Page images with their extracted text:
╔══

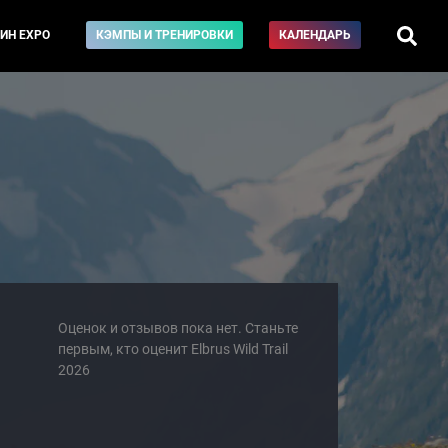
ИН EXPO
КЭМПЫ И ТРЕНИРОВКИ
КАЛЕНДАРЬ
Оценок и отзывов пока нет. Станьте
первым, кто оценит Elbrus Wild Trail
2026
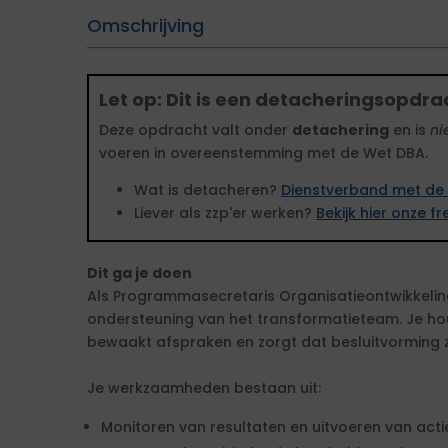
Omschrijving
Let op: Dit is een detacheringsopdra
Deze opdracht valt onder
detachering
en is
ni
voeren in overeenstemming met de Wet DBA.
Wat is detacheren?
Dienstverband met de 
Liever als zzp'er werken?
Bekijk hier onze 
Dit ga je doen
Als Programmasecretaris Organisatieontwikkeling 
ondersteuning van het transformatieteam. Je ho
bewaakt afspraken en zorgt dat besluitvorming zo
Je werkzaamheden bestaan uit:
Monitoren van resultaten en uitvoeren van acti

╚══

JOB
Reproduce, line for line and without any change, the text extracted from each of the records above, and leave out the pictures.

SOLUTION
ИН EXPO
КЭМПЫ И ТРЕНИРОВКИ
КАЛЕНДАРЬ
Оценок и отзывов пока нет. Станьте
первым, кто оценит Elbrus Wild Trail
2026
Omschrijving
Let op: Dit is een detacheringsopdra
Deze opdracht valt onder
detachering
en is
ni
voeren in overeenstemming met de Wet DBA.
Wat is detacheren?
Dienstverband met de 
Liever als zzp'er werken?
Bekijk hier onze 
Dit ga je doen
Als Programmasecretaris Organisatieontwikkeling 
ondersteuning van het transformatieteam. Je ho
bewaakt afspraken en zorgt dat besluitvorming zo
Je werkzaamheden bestaan uit:
Monitoren van resultaten en uitvoeren van acti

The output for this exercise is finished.